(WORK INSTRUCTION A):
Using the Cosmos graph database text below, decide whether each statement agrees with it. Answer yes or no for each and quote the words of the text that settle it.
(i) Cosmos DB offers support for Apache Tinkerpop and Gremlin.
(ii) The CI/CD pipeline was configured inside Visual Studio.
(iii) The exercise begins by creating a Cosmos partitioned graph database instance in an Azure subscription.

(TEXT PROVIDED):

┌──

Share via


Cosmos Graph database –Big Data processing with Azure Data Factory, Functions and Azure Event Grid

Introduction

Azure Cosmos database is multi-model, globally distributed database from Microsoft. With Apache Tinkerpop and Gremlin support, CosmosDB provides robust infrastructure for building graph structures within enterprises and helps to get real value and insights from existing data.
With wide variety of use cases, graph databases solve various day-to-day problems like organisation social connects, fraud detection, document management etc. This exercise is the first part of a series to create social connects within an organisation using CosmosDB Gremlin API.

Azure Cosmos database is multi-model, globally distributed database from Microsoft. With Apache Tinkerpop and Gremlin support, CosmosDB provides robust infrastructure for building graph structures within enterprises and helps to get real value and insights from existing data.
With wide variety of use cases, graph databases solve various day-to-day problems like organisation social connects, fraud detection, document management etc. This exercise is the first part of a series to create social connects within an organisation using CosmosDB Gremlin API.

Create Cosmos Graph Database Instance within Azure Subscription 

The first step of this exercise is to create Cosmos partitioned graph database instance in Azure subscription. The step by step guide is available on Microsoft documentation at /en-us/azure/cosmos-db/create-graph-gremlin-console 

As we are working across multiple environment and subscription and one of the requirement is to automate DevOps process for Cosmos Db graph instance. We have used Visual Studio project with resource manager template and configured the CI/CD pipeline within DevOps portal. For reference we have outlined the sample ARM template which can be reused within the DevOps process.

└──

(WORK INSTRUCTION B):
Print the records word for word, from the line containing "Every image in" down to the line containing "360.2], [0, 0, 1]] dist [-0.000259, -0.000429]", including both of those lines. Leave the pictures out of your output.

(DATA FOR THE TASK):

┌──

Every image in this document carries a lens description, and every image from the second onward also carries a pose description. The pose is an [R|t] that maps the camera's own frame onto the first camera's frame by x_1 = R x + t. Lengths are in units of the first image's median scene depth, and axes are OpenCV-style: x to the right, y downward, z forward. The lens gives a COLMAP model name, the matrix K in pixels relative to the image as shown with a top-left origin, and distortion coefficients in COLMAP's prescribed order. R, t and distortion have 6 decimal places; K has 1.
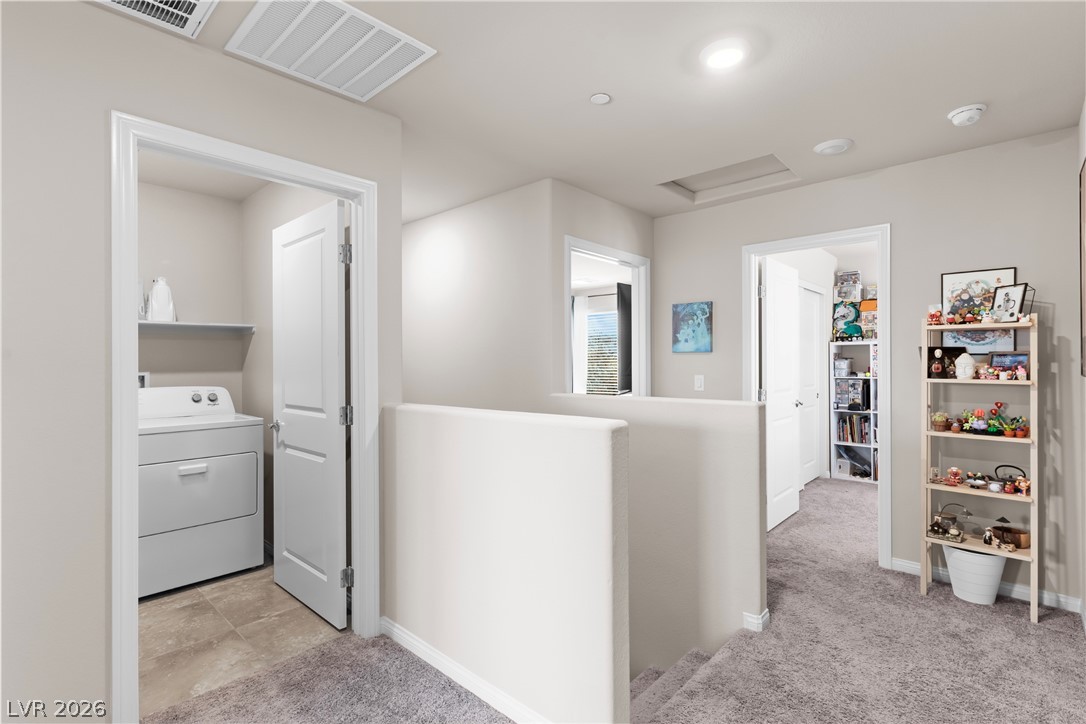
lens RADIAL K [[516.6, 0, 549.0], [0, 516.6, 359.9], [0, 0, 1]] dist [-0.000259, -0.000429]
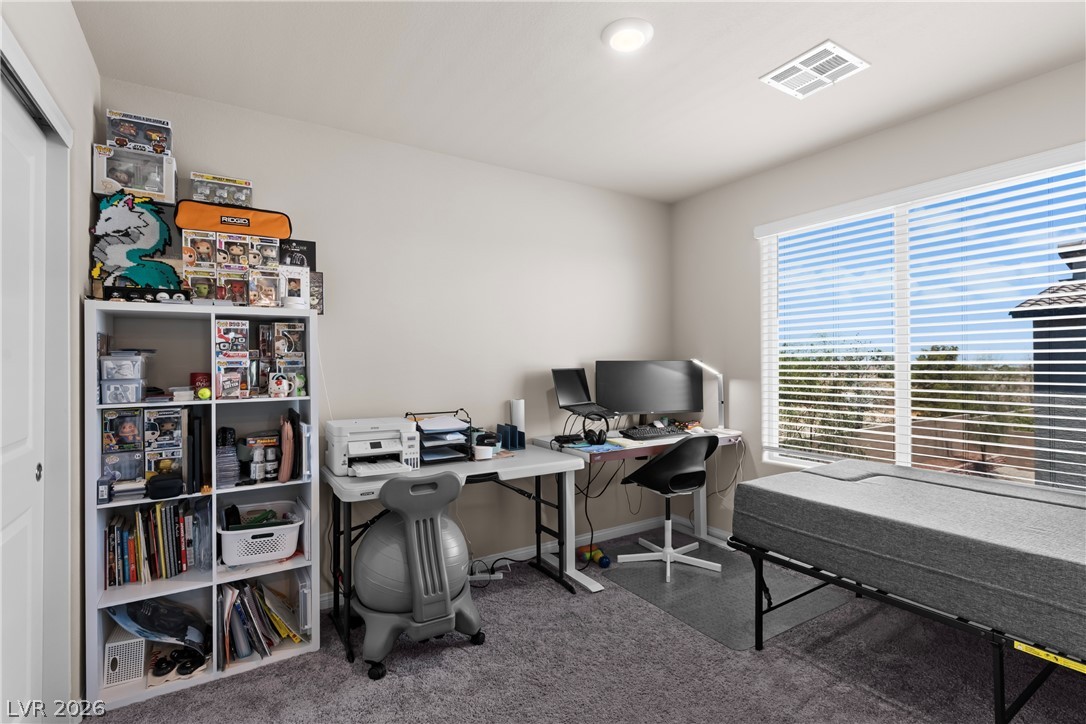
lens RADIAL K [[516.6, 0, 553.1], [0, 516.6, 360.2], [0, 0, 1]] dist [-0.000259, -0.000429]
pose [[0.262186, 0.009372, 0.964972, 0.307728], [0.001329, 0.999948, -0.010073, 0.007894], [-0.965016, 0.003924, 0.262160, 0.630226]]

└──
┌──

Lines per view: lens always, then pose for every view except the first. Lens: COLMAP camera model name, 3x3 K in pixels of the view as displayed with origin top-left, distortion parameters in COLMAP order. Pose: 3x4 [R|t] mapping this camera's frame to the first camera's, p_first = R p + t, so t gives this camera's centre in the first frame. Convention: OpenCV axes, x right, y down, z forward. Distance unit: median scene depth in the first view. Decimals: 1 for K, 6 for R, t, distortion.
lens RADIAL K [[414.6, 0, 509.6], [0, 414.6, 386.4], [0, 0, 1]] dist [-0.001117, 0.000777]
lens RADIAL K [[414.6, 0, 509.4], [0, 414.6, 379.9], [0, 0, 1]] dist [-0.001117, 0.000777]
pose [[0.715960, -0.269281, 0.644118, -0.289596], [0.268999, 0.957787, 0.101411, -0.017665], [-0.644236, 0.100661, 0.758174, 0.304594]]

└──

(WRITTEN RESPONSE A):
(i) Yes: "With Apache Tinkerpop and Gremlin support"
(ii) No: "configured the CI/CD pipeline within DevOps portal"
(iii) Yes: "The first step of this exercise is to create Cosmos partitioned graph database instance in Azure subscription"

(WRITTEN RESPONSE B):
Every image in this document carries a lens description, and every image from the second onward also carries a pose description. The pose is an [R|t] that maps the camera's own frame onto the first camera's frame by x_1 = R x + t. Lengths are in units of the first image's median scene depth, and axes are OpenCV-style: x to the right, y downward, z forward. The lens gives a COLMAP model name, the matrix K in pixels relative to the image as shown with a top-left origin, and distortion coefficients in COLMAP's prescribed order. R, t and distortion have 6 decimal places; K has 1.
lens RADIAL K [[516.6, 0, 549.0], [0, 516.6, 359.9], [0, 0, 1]] dist [-0.000259, -0.000429]
lens RADIAL K [[516.6, 0, 553.1], [0, 516.6, 360.2], [0, 0, 1]] dist [-0.000259, -0.000429]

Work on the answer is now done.